## WHAT IS NEEDED
From the text on the deaconesses of Reuilly below, return the stretch from "In 1970 the" through "us Accompany Life’." word for word.

____ QUOTED PASSAGE

The aim was to create an association of Christian women whose ‘faith would equip to be servants of the Lord for any work He might entrust them with’.
‘Internal regulations’ organised the life of the community. They took into account the utter holiness of God, injustice in the world, the growth of the Church, and dedicated themselves to education, to the protection of ‘repented girls’, and religious support to everyone.
Some Protestant Churches did not take kindly to he foundation of the Community of Deaconesses. The notion of vows of poverty, obedience, celibacy, and the life-commitment of the women, of their lives and their property, did not seem compatible with the unconditional freedom of the believer in the eyes of God.
But for the deaconesses’ choice of monastic and community life asserts that baptism is the only and sufficient seal of God’s forgiveness, and of His saving grace.
The community of the deaconesses of Reuilly grew quickly from about thirty sisters in the late 19th century, to over a hundred in the early 21st century spreading to 15 communities in Europe, Africa and Polynesia.
In 1970 the need for different places proved necessary, one for hospital care, and one for a life of silence and meditation. So most members of the community moved to Versailles where the mother house was established and then the hospital “Claire Demeure” built nearby.
The house on the rue de Reuilly was substantially enlarged, and is now a hospital, the hospital of the Deaconesses to which a nursing school was added.
In the contiguous street to the rue de Reuilly, at 43 rue du Sergent Bauchat is the Protestant nursing home La Muette, now run by the deaconesses.
The Foundation Deaconesses of Reuilly includes three sections, health-care establishments, medico-social and training in which the deaconesses participate. Their motto is ‘Let us Accompany Life’.

________
____ ENTRIES SUPPLIED

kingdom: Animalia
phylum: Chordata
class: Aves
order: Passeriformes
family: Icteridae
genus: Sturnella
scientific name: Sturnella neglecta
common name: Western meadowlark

________
____ ENTRIES SUPPLIED

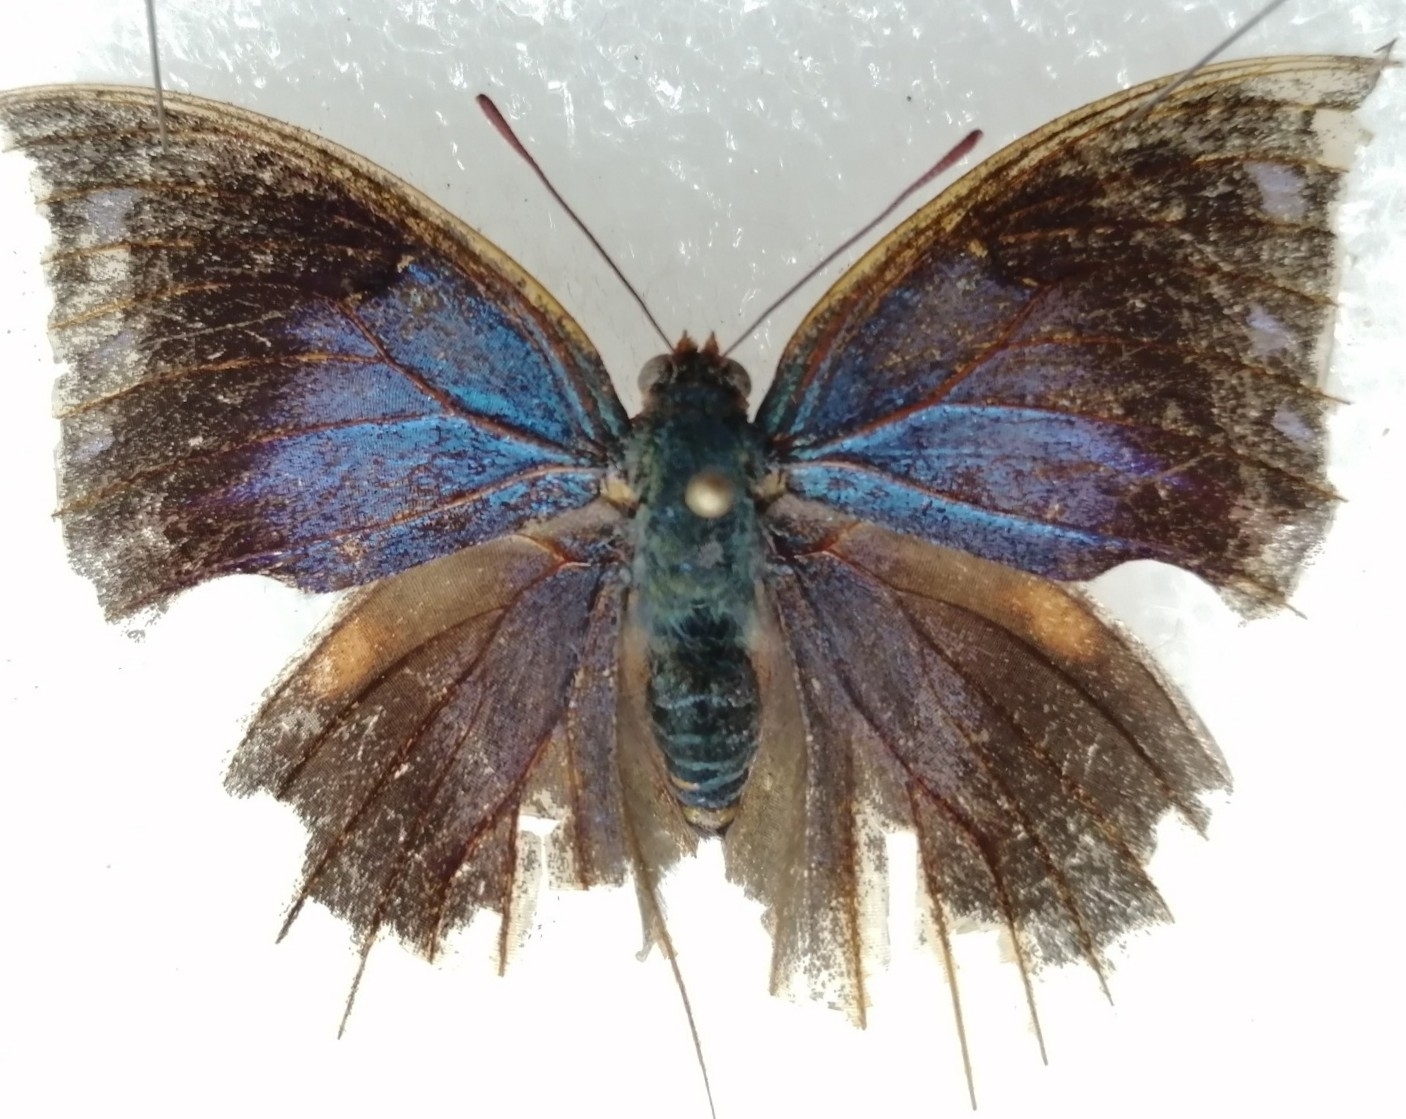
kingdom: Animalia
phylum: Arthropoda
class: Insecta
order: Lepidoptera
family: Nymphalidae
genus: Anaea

________

## TASK RESULT
In 1970 the need for different places proved necessary, one for hospital care, and one for a life of silence and meditation. So most members of the community moved to Versailles where the mother house was established and then the hospital “Claire Demeure” built nearby.
The house on the rue de Reuilly was substantially enlarged, and is now a hospital, the hospital of the Deaconesses to which a nursing school was added.
In the contiguous street to the rue de Reuilly, at 43 rue du Sergent Bauchat is the Protestant nursing home La Muette, now run by the deaconesses.
The Foundation Deaconesses of Reuilly includes three sections, health-care establishments, medico-social and training in which the deaconesses participate. Their motto is ‘Let us Accompany Life’.